Dillr vs Paprika
Paprika is a great recipe manager. Dillr is something different — an AI cooking assistant that treats recipes as living documents.
Paprika has been around for years, and for good reason. It does one thing well: it lets you save, organize, and scale recipes. You clip a recipe from a website, it pulls in the ingredients and instructions, and you’ve got a tidy digital cookbook. If you want a reliable place to store recipes, Paprika is a solid choice.
Where Paprika works
Paprika is built for the organized cook. The person who clips recipes, sorts them into folders, plans meals on a calendar, and builds grocery lists. It’s a digital recipe box — clean, functional, and offline-capable. For collecting and retrieving recipes, it does the job.
If what you need is a place to keep your recipes organized, Paprika handles that well.
Where the gap is
The challenge comes when you actually cook.
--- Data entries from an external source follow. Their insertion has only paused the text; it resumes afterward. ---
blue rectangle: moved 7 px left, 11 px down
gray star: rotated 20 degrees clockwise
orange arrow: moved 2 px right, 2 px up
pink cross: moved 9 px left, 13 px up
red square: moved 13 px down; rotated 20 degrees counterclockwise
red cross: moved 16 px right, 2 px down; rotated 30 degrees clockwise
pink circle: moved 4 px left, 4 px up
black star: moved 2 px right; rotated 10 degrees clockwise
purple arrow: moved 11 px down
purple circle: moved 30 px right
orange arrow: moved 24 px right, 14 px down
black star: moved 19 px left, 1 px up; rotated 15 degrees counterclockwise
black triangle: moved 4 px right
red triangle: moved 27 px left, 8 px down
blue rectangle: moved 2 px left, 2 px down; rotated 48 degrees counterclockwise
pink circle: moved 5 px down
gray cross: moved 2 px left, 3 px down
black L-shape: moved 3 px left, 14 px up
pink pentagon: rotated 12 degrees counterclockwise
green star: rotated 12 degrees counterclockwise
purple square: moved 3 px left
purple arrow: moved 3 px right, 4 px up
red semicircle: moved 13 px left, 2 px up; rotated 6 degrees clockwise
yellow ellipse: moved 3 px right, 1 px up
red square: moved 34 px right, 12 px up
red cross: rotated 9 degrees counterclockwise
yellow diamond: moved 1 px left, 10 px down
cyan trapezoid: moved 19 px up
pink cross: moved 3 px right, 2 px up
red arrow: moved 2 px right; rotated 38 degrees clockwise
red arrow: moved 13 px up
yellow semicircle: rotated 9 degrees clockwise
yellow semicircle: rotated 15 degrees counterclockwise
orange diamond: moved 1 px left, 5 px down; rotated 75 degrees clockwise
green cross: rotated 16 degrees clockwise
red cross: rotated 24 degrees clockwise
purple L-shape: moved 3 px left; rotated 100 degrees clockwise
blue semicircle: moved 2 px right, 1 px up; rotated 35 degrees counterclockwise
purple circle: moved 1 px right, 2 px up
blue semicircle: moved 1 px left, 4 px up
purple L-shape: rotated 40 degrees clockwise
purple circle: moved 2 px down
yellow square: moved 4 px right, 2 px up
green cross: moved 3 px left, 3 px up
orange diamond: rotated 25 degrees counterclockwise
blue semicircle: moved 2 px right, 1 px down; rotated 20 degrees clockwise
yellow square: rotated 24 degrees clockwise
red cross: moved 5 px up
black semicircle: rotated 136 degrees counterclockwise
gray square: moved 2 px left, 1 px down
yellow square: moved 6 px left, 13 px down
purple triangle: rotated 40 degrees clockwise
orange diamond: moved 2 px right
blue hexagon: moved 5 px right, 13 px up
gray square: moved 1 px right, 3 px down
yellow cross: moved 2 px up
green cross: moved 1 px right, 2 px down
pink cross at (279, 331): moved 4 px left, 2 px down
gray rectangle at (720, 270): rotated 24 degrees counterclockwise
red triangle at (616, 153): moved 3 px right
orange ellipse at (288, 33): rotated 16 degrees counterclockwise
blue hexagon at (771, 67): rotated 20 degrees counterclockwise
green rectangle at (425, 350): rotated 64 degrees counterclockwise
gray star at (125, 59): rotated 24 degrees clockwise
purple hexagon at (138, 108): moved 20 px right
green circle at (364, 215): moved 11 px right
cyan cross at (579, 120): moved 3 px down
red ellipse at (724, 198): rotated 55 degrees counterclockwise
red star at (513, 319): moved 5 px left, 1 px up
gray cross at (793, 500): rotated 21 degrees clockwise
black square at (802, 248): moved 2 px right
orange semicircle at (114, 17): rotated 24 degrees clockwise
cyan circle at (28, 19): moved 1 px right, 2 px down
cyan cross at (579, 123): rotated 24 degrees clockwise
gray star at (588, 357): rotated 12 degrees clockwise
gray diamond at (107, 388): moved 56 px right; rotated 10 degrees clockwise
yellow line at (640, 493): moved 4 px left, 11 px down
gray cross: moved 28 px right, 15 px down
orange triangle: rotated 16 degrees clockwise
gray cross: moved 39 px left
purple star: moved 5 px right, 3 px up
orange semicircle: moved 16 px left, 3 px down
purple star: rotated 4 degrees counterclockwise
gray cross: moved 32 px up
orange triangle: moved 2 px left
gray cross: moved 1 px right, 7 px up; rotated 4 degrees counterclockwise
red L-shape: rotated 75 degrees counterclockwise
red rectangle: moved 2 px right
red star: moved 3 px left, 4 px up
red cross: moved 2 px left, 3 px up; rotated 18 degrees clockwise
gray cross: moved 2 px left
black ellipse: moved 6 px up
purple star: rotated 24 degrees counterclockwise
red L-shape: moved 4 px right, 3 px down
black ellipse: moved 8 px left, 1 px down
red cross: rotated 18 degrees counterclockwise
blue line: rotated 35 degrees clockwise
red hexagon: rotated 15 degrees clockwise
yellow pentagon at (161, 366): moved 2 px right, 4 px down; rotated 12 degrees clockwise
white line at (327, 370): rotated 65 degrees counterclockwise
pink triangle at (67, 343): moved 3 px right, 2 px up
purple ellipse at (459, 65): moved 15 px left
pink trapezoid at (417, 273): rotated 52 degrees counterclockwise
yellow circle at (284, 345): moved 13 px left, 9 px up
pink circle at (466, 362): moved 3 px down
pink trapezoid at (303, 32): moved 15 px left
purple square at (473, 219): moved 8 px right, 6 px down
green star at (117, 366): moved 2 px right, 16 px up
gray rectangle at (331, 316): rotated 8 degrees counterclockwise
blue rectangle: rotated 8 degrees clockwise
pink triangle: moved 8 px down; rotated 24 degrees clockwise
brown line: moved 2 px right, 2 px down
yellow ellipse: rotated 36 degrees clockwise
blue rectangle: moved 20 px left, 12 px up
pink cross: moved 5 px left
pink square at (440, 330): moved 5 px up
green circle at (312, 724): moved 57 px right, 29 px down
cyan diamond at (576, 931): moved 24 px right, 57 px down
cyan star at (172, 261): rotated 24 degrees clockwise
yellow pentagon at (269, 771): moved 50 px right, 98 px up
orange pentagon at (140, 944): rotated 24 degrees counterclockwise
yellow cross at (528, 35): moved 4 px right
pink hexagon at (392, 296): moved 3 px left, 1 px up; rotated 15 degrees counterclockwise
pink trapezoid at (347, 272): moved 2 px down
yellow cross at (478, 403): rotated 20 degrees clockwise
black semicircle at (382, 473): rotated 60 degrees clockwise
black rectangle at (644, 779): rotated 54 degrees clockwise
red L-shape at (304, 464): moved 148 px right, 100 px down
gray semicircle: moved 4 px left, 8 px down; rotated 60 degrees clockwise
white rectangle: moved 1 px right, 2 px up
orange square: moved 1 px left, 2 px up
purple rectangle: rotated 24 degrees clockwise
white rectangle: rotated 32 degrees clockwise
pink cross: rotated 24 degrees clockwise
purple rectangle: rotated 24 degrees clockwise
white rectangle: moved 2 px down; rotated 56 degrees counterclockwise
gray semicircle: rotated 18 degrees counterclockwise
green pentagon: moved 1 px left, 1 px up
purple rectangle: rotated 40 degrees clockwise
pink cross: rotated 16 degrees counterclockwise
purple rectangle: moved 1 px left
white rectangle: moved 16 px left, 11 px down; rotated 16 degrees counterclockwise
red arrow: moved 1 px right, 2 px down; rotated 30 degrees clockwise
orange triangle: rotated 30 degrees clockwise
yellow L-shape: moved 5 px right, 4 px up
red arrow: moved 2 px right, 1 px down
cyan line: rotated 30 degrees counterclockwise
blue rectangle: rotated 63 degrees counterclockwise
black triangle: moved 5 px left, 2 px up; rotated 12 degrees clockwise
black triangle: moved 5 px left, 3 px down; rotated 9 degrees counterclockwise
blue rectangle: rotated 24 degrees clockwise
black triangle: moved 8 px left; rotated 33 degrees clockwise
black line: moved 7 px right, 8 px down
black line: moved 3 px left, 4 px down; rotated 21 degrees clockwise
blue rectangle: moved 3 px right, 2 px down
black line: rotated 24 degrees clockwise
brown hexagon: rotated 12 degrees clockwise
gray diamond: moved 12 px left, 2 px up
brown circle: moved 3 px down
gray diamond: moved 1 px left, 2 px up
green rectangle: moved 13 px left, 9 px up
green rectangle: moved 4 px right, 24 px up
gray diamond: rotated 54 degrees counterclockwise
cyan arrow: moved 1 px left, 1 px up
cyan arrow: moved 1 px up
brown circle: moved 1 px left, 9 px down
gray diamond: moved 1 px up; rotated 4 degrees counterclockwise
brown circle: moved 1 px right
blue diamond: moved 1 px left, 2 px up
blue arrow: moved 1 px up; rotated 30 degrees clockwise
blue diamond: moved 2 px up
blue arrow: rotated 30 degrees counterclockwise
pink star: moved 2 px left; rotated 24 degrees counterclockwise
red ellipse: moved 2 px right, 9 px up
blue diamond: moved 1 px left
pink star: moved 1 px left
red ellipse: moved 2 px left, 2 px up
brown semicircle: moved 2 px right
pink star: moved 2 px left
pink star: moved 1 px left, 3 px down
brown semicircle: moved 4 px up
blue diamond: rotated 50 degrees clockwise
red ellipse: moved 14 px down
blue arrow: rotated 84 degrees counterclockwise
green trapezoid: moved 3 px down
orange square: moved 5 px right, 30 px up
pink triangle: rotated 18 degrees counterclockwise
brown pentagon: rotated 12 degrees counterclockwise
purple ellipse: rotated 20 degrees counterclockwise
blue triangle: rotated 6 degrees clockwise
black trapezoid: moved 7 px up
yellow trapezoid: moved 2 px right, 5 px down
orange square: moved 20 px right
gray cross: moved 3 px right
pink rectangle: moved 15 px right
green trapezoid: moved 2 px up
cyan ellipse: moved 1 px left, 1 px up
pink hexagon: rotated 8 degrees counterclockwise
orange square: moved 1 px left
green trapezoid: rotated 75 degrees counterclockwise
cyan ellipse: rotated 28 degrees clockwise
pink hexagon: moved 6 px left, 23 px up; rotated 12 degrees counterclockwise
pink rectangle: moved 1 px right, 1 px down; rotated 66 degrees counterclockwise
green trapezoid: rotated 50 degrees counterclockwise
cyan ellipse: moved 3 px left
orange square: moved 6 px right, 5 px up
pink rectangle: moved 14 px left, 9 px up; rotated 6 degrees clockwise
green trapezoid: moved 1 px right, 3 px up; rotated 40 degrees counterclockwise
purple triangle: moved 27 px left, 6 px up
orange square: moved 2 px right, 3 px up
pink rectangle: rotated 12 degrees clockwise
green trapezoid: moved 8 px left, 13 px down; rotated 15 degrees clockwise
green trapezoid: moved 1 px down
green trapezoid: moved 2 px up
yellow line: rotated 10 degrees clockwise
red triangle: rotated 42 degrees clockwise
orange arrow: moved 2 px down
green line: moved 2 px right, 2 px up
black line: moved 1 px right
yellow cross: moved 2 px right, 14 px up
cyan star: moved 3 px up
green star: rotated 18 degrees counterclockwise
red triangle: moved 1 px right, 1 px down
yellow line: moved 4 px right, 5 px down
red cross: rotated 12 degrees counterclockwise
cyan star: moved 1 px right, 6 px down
Recipes in Paprika are static — they’re the same every time you open them. If you made the dish last week and realized it needed less salt, there’s no natural way to fold that learning back in. You can edit the recipe manually, but most people don’t. The recipe stays frozen at the version you first saved it.
There’s no way to ask a question mid-cook. No way to say “I’m out of heavy cream, what can I use instead?” and get an answer that knows the recipe you’re making and what your family can eat. The recipe just sits there, waiting to be followed.
And if your household has dietary needs that don’t fit a simple checkbox — like ours, where we eat fish but not dairy or eggs — Paprika can’t adapt recipes to match. You do that adaptation in your head, every time.
What Dillr does differently
Dillr treats recipes as living documents. You can adjust them through conversation before you start cooking — change the portion size, swap an ingredient, adapt for dietary needs. While you cook, you can ask questions and get answers that account for your specific recipe and your family’s preferences. After you cook, you debrief: what worked, what to change. Those notes get folded back into the recipe, so next time you start from a better place.
Dillr also maintains a persistent memory of your family — who eats what, what you’ve cooked before, what worked and what didn’t. Over time, suggestions get more personal because the context is always growing.
It’s not a better recipe box. It’s a different kind of tool — one that cooks with you rather than just storing instructions.
That’s what we’re building at Dillr.